Nutrient Comparison: Cassava VS Laver Seaweed per 1 lb
Compare the macro and micronutrient content in 1 lb of Cassava versus 1 lb of Laver Seaweed to make informed dietary choices. Explore their nutritional differences and benefits.
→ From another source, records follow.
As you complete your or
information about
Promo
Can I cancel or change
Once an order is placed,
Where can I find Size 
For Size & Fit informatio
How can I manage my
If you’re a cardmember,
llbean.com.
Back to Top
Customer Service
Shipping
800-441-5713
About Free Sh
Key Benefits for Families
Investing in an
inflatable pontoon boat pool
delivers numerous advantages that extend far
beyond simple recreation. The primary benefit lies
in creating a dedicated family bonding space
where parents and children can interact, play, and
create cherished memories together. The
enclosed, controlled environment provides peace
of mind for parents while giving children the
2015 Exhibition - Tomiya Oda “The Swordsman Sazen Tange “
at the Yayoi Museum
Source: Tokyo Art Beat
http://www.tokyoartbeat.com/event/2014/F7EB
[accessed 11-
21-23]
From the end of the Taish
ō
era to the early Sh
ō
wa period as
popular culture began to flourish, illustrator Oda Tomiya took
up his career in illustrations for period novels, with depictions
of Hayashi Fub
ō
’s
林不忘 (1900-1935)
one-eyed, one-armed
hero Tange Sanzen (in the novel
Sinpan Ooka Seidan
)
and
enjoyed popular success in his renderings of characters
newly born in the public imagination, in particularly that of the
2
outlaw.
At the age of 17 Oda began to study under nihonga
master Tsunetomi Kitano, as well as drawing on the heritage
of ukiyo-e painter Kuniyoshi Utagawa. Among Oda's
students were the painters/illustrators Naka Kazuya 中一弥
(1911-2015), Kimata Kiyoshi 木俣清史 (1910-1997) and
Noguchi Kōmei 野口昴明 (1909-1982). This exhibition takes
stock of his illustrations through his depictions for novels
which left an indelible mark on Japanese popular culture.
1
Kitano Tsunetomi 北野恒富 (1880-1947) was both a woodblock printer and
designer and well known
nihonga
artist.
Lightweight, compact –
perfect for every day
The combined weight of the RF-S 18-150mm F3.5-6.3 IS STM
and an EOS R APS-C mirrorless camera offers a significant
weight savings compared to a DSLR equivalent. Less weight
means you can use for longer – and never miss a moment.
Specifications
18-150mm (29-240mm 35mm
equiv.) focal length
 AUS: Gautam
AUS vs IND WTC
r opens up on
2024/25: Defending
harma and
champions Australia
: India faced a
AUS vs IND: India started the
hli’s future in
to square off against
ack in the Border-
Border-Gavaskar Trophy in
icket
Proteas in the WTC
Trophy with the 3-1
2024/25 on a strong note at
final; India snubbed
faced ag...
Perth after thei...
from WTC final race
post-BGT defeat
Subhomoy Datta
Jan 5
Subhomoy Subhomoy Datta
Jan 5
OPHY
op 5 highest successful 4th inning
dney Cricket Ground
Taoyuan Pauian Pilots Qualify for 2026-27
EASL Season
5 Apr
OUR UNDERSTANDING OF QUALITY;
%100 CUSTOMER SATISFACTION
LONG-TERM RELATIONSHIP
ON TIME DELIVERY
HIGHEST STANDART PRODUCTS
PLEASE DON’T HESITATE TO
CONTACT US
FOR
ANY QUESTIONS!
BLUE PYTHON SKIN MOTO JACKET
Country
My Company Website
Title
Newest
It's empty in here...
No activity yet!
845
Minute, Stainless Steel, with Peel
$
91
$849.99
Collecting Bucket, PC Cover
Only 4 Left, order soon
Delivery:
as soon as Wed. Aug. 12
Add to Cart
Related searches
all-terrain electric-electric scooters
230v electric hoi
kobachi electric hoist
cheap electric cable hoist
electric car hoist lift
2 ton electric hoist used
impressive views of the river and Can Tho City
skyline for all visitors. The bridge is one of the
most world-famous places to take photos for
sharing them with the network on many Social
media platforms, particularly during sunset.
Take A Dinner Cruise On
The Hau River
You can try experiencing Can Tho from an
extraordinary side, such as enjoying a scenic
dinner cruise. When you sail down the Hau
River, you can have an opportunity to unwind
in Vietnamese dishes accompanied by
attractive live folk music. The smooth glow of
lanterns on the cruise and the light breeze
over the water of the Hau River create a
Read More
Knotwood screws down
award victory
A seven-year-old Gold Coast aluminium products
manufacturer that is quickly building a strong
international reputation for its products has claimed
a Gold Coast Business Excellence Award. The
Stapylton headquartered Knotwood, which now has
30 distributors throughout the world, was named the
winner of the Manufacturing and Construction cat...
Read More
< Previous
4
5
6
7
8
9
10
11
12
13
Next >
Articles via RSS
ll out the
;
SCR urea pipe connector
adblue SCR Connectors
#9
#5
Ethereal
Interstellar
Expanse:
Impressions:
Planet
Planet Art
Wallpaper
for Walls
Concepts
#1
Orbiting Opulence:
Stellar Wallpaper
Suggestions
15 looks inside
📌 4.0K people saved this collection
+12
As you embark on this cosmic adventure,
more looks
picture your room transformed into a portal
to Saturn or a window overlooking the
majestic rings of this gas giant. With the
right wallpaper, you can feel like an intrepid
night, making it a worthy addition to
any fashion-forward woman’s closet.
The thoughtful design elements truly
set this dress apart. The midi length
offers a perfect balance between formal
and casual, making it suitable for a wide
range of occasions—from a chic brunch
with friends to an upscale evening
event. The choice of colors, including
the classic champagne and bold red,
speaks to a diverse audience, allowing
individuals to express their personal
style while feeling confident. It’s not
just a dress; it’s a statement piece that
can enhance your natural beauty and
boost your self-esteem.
Lets compare vitamin content per 1 pound of Cassava vs Laver Seaweed:
- 1 lb of Raw Laver Seaweed contains 260 times more Vitamin A, 9.3 times more Vitamin B2, 1.7 times more Vitamin B3, 4.9 times more Vitamin B5, 1.8 times more Vitamin B6, 5.4 times more Vitamin B9, 1.9 times more Vitamin C, 5.3 times more Vitamin E and 2.1 times more Vitamin K than Raw Cassava.
- Both Cassava and Laver Seaweed provide similar amounts of Vitamin B1 per one pound.
- 1 pound of Cassava have insufficient amounts of Vitamin A, Vitamin E and Vitamin K
- Both Raw Cassava as well as Raw Laver Seaweed have insufficient amounts of Vitamin B12 and Vitamin D in one pound.
Comparing minerals per 1 pound for Cassava vs Laver Seaweed:
- 1 pound of Cassava has 10.5 times more Magnesium than Laver Seaweed.
- While 1 lb of Raw Laver Seaweed contains 4.4 times more Calcium, 2.6 times more Copper, 6.7 times more Iron, 2.6 times more Manganese, 2.1 times more Phosphorus, 1.3 times more Potassium, 3.4 times more Sodium, 3.1 times more Zinc and 1.4 times more Water than Raw Cassava.
- 1 pound of Cassava lack sufficient amounts of Calcium
- 1 pound of Laver Seaweed lack sufficient amounts of Magnesium
- Both Raw Cassava as well as Raw Laver Seaweed lack sufficient amounts of Selenium in one pound.
Comparison of macro-nutrients per 1 pound:
- 1 pound of Cassava has 4.6 times more Energy, 7.4 times more Carbohydrate, 3.5 times more Sugars and 6 times more Fiber than Laver Seaweed.
- While 1 lb of Raw Laver Seaweed contains 4.3 times more Protein than Raw Cassava.
- 1 pound of Laver Seaweed provide inadequate amounts of Energy and Fiber
- Both Raw Cassava as well as Raw Laver Seaweed provide inadequate amounts of Omega 3 and Omega 6 in one pound.